Can you copy out, word for word, everything in the passage about cameras from "I've got a Panasonic" down to "being great photos."?

> **Quoted passage**:
>>>

I've got a Panasonic Micro 4/3 camera for this very reason. As an amateur wanting better quality photos than an iPhone I find it has much of the quality of a DSLR in a fraction of the size and cost and gives you that arty blurry background depth of field effect.
I find that the biggest factor in getting great pictures is my bounce-able external flash on my 7D (and 300D before it) - and the only reason I haven't stepped down to a micro 4/3 already.
Lighting changes everything. Even turning off the flash and living with noise and blur often results in a better picture.
After that, the biggest noticeable difference is (perhaps overly used) DoF and lovely bokeh to make subjects pop. That's something that really elevates some snapshots to being great photos.
I found I never carried my SLR, and yet I wanted a lightweight camera that I wouldn't mind carrying everywhere. Something which let so much light into the sensor that it would work in low light conditions.

<<<

> **Data listing**:
>>>

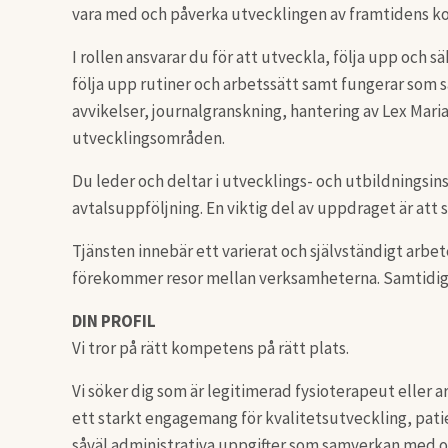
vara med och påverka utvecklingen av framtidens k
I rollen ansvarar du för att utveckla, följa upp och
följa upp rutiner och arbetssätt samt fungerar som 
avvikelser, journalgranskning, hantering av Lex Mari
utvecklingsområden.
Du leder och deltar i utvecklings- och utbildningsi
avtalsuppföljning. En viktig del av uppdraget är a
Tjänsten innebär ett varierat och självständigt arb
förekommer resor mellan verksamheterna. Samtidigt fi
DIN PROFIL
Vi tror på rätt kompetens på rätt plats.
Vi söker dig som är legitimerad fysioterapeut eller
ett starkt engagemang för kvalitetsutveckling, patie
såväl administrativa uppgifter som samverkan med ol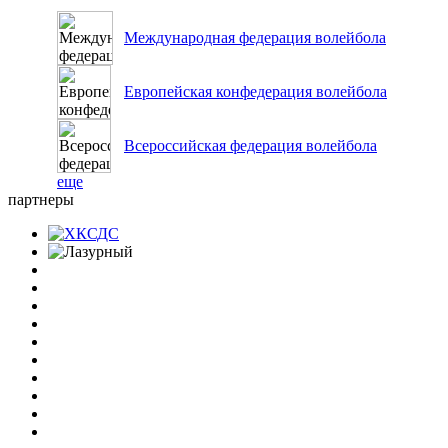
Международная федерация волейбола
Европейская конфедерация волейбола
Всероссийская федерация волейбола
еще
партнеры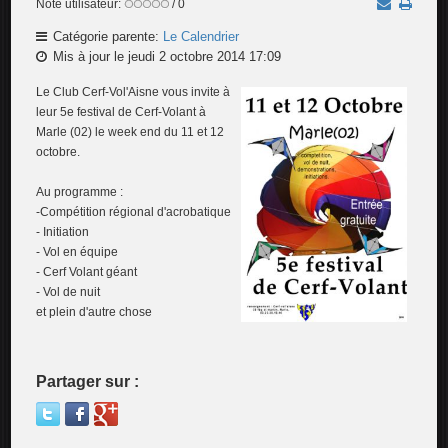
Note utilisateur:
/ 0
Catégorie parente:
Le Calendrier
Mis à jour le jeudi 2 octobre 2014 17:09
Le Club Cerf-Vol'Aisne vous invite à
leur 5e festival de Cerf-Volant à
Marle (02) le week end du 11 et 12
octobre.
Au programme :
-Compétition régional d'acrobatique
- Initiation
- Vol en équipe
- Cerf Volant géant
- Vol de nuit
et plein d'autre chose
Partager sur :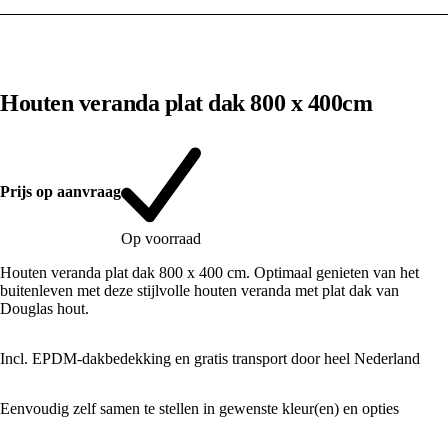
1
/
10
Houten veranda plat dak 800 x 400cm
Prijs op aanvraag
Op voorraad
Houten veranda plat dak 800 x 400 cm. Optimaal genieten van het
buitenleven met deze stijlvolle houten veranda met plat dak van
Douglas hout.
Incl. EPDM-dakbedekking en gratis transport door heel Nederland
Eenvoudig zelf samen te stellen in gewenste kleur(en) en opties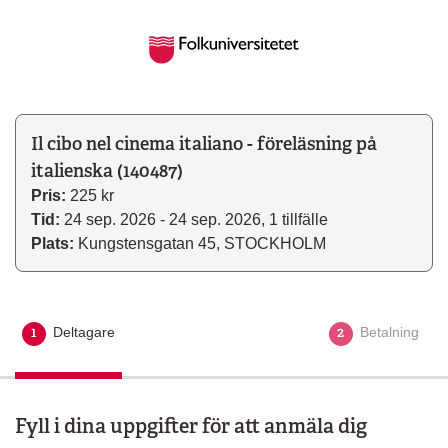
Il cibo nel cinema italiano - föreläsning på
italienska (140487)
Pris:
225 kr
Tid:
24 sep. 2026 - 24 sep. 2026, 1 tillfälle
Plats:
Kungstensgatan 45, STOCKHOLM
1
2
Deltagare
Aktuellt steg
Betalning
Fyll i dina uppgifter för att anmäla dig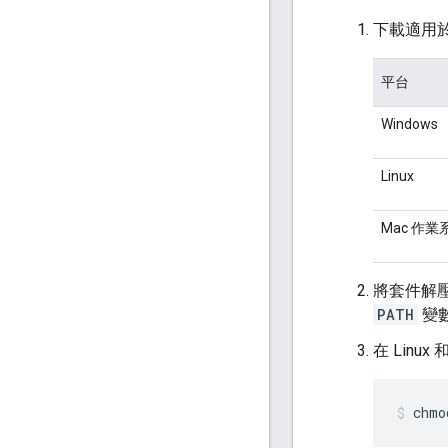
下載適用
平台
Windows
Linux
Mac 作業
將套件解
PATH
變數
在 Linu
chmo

<<<

> **Solution**:
I've got a Panasonic Micro 4/3 camera for this very reason. As an amateur wanting better quality photos than an iPhone I find it has much of the quality of a DSLR in a fraction of the size and cost and gives you that arty blurry background depth of field effect.
I find that the biggest factor in getting great pictures is my bounce-able external flash on my 7D (and 300D before it) - and the only reason I haven't stepped down to a micro 4/3 already.
Lighting changes everything. Even turning off the flash and living with noise and blur often results in a better picture.
After that, the biggest noticeable difference is (perhaps overly used) DoF and lovely bokeh to make subjects pop. That's something that really elevates some snapshots to being great photos.